■ Given records
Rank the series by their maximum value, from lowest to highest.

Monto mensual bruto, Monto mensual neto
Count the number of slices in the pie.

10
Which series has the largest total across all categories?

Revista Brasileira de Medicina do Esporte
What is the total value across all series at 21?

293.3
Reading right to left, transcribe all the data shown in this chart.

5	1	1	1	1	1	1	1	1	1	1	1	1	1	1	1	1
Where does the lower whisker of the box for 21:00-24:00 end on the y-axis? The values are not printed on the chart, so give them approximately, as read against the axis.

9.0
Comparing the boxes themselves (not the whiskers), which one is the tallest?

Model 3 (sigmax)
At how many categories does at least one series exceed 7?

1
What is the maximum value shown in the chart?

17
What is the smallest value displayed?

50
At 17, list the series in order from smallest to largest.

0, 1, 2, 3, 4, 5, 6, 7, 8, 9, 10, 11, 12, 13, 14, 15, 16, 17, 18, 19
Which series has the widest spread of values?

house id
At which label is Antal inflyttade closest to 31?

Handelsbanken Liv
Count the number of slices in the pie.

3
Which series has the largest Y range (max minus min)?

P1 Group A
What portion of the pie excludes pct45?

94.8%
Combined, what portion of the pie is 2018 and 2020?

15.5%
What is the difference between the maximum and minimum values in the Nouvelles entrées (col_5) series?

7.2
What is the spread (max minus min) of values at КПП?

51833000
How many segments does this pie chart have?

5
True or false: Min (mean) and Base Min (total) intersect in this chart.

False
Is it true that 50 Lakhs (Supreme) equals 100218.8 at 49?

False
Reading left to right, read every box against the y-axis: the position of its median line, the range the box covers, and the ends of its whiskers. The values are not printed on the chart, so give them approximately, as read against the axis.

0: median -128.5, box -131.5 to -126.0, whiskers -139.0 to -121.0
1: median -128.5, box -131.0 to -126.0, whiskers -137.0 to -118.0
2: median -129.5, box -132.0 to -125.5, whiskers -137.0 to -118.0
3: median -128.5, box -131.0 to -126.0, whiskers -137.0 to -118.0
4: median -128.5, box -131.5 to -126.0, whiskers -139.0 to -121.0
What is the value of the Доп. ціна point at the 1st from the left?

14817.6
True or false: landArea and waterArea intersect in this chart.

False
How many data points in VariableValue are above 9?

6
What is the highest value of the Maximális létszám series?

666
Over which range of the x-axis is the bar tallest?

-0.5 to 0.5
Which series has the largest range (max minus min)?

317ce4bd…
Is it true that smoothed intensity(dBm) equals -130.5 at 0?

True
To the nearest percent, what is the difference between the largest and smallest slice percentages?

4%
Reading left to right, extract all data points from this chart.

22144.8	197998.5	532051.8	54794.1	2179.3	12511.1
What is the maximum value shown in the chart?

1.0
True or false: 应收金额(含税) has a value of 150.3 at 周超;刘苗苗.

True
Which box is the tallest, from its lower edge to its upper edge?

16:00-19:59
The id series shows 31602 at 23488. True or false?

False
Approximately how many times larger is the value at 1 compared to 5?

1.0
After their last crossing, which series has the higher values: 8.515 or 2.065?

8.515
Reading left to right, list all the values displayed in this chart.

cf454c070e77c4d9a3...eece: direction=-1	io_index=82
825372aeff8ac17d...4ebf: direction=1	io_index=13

■ To-do item
Express every line of the records above as a JSON array of strings, one string per nonblank line, and omit the blank lines.

■ Solved exercise
[
  "Rank the series by their maximum value, from lowest to highest.",
  "Monto mensual bruto, Monto mensual neto",
  "Count the number of slices in the pie.",
  "10",
  "Which series has the largest total across all categories?",
  "Revista Brasileira de Medicina do Esporte",
  "What is the total value across all series at 21?",
  "293.3",
  "Reading right to left, transcribe all the data shown in this chart.",
  "5\t1\t1\t1\t1\t1\t1\t1\t1\t1\t1\t1\t1\t1\t1\t1\t1",
  "Where does the lower whisker of the box for 21:00-24:00 end on the y-axis? The values are not printed on the chart, so give them approximately, as read against the axis.",
  "9.0",
  "Comparing the boxes themselves (not the whiskers), which one is the tallest?",
  "Model 3 (sigmax)",
  "At how many categories does at least one series exceed 7?",
  "1",
  "What is the maximum value shown in the chart?",
  "17",
  "What is the smallest value displayed?",
  "50",
  "At 17, list the series in order from smallest to largest.",
  "0, 1, 2, 3, 4, 5, 6, 7, 8, 9, 10, 11, 12, 13, 14, 15, 16, 17, 18, 19",
  "Which series has the widest spread of values?",
  "house id",
  "At which label is Antal inflyttade closest to 31?",
  "Handelsbanken Liv",
  "Count the number of slices in the pie.",
  "3",
  "Which series has the largest Y range (max minus min)?",
  "P1 Group A",
  "What portion of the pie excludes pct45?",
  "94.8%",
  "Combined, what portion of the pie is 2018 and 2020?",
  "15.5%",
  "What is the difference between the maximum and minimum values in the Nouvelles entrées (col_5) series?",
  "7.2",
  "What is the spread (max minus min) of values at КПП?",
  "51833000",
  "How many segments does this pie chart have?",
  "5",
  "True or false: Min (mean) and Base Min (total) intersect in this chart.",
  "False",
  "Is it true that 50 Lakhs (Supreme) equals 100218.8 at 49?",
  "False",
  "Reading left to right, read every box against the y-axis: the position of its median line, the range the box covers, and the ends of its whiskers. The values are not printed on the chart, so give them approximately, as read against the axis.",
  "0: median -128.5, box -131.5 to -126.0, whiskers -139.0 to -121.0",
  "1: median -128.5, box -131.0 to -126.0, whiskers -137.0 to -118.0",
  "2: median -129.5, box -132.0 to -125.5, whiskers -137.0 to -118.0",
  "3: median -128.5, box -131.0 to -126.0, whiskers -137.0 to -118.0",
  "4: median -128.5, box -131.5 to -126.0, whiskers -139.0 to -121.0",
  "What is the value of the Доп. ціна point at the 1st from the left?",
  "14817.6",
  "True or false: landArea and waterArea intersect in this chart.",
  "False",
  "How many data points in VariableValue are above 9?",
  "6",
  "What is the highest value of the Maximális létszám series?",
  "666",
  "Over which range of the x-axis is the bar tallest?",
  "-0.5 to 0.5",
  "Which series has the largest range (max minus min)?",
  "317ce4bd…",
  "Is it true that smoothed intensity(dBm) equals -130.5 at 0?",
  "True",
  "To the nearest percent, what is the difference between the largest and smallest slice percentages?",
  "4%",
  "Reading left to right, extract all data points from this chart.",
  "22144.8\t197998.5\t532051.8\t54794.1\t2179.3\t12511.1",
  "What is the maximum value shown in the chart?",
  "1.0",
  "True or false: 应收金额(含税) has a value of 150.3 at 周超;刘苗苗.",
  "True",
  "Which box is the tallest, from its lower edge to its upper edge?",
  "16:00-19:59",
  "The id series shows 31602 at 23488. True or false?",
  "False",
  "Approximately how many times larger is the value at 1 compared to 5?",
  "1.0",
  "After their last crossing, which series has the higher values: 8.515 or 2.065?",
  "8.515",
  "Reading left to right, list all the values displayed in this chart.",
  "cf454c070e77c4d9a3...eece: direction=-1\tio_index=82",
  "825372aeff8ac17d...4ebf: direction=1\tio_index=13"
]